**INSTRUCTIONS TO FOLLOW**
Pull out each line of the data that includes the word "scroll".
**** RECORD SET
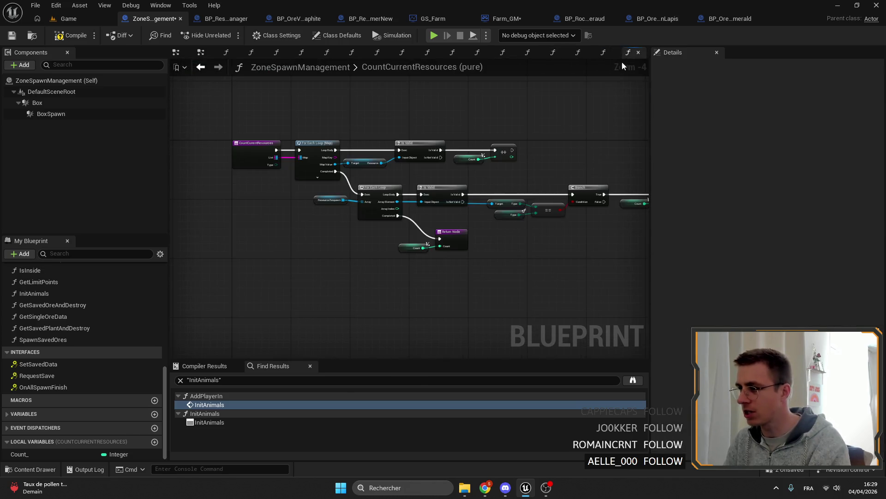
Via InitSpawnItems, open SpawnResources and select its crystal spawning nodes
click(579, 52)
scroll(514, 116, down, 4)
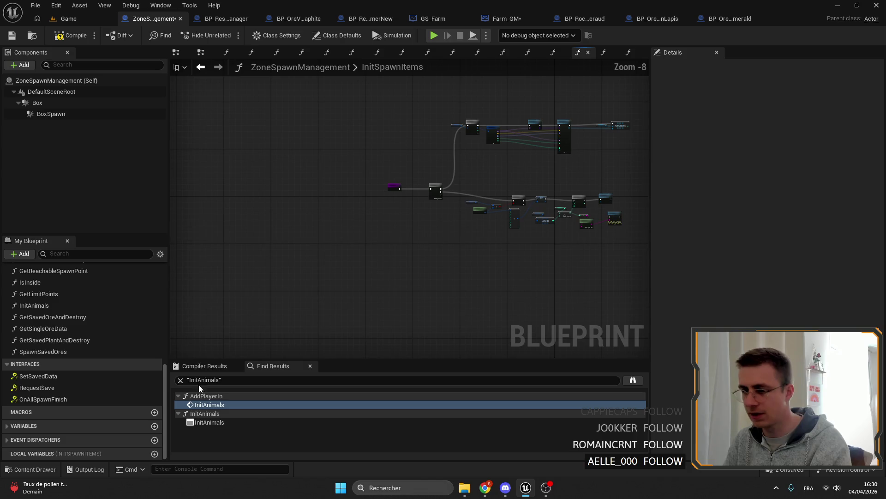
scroll(70, 332, up, 5)
double_click(55, 389)
scroll(400, 215, down, 4)
drag(430, 229, 372, 214)
scroll(346, 221, up, 3)
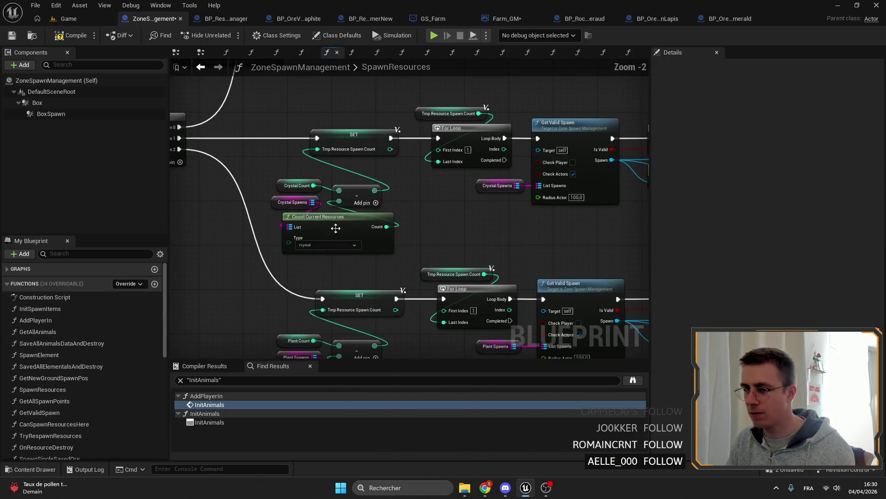
scroll(425, 241, down, 3)
scroll(450, 228, up, 3)
mouse_move(451, 228)
mouse_down()
mouse_move(582, 256)
mouse_move(350, 261)
mouse_up()
scroll(351, 262, up, 1)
********
**RESPONSE TO THIS EXERCISE**
scroll(514, 116, down, 4)
scroll(70, 332, up, 5)
scroll(400, 215, down, 4)
scroll(346, 221, up, 3)
scroll(425, 241, down, 3)
scroll(450, 228, up, 3)
scroll(351, 262, up, 1)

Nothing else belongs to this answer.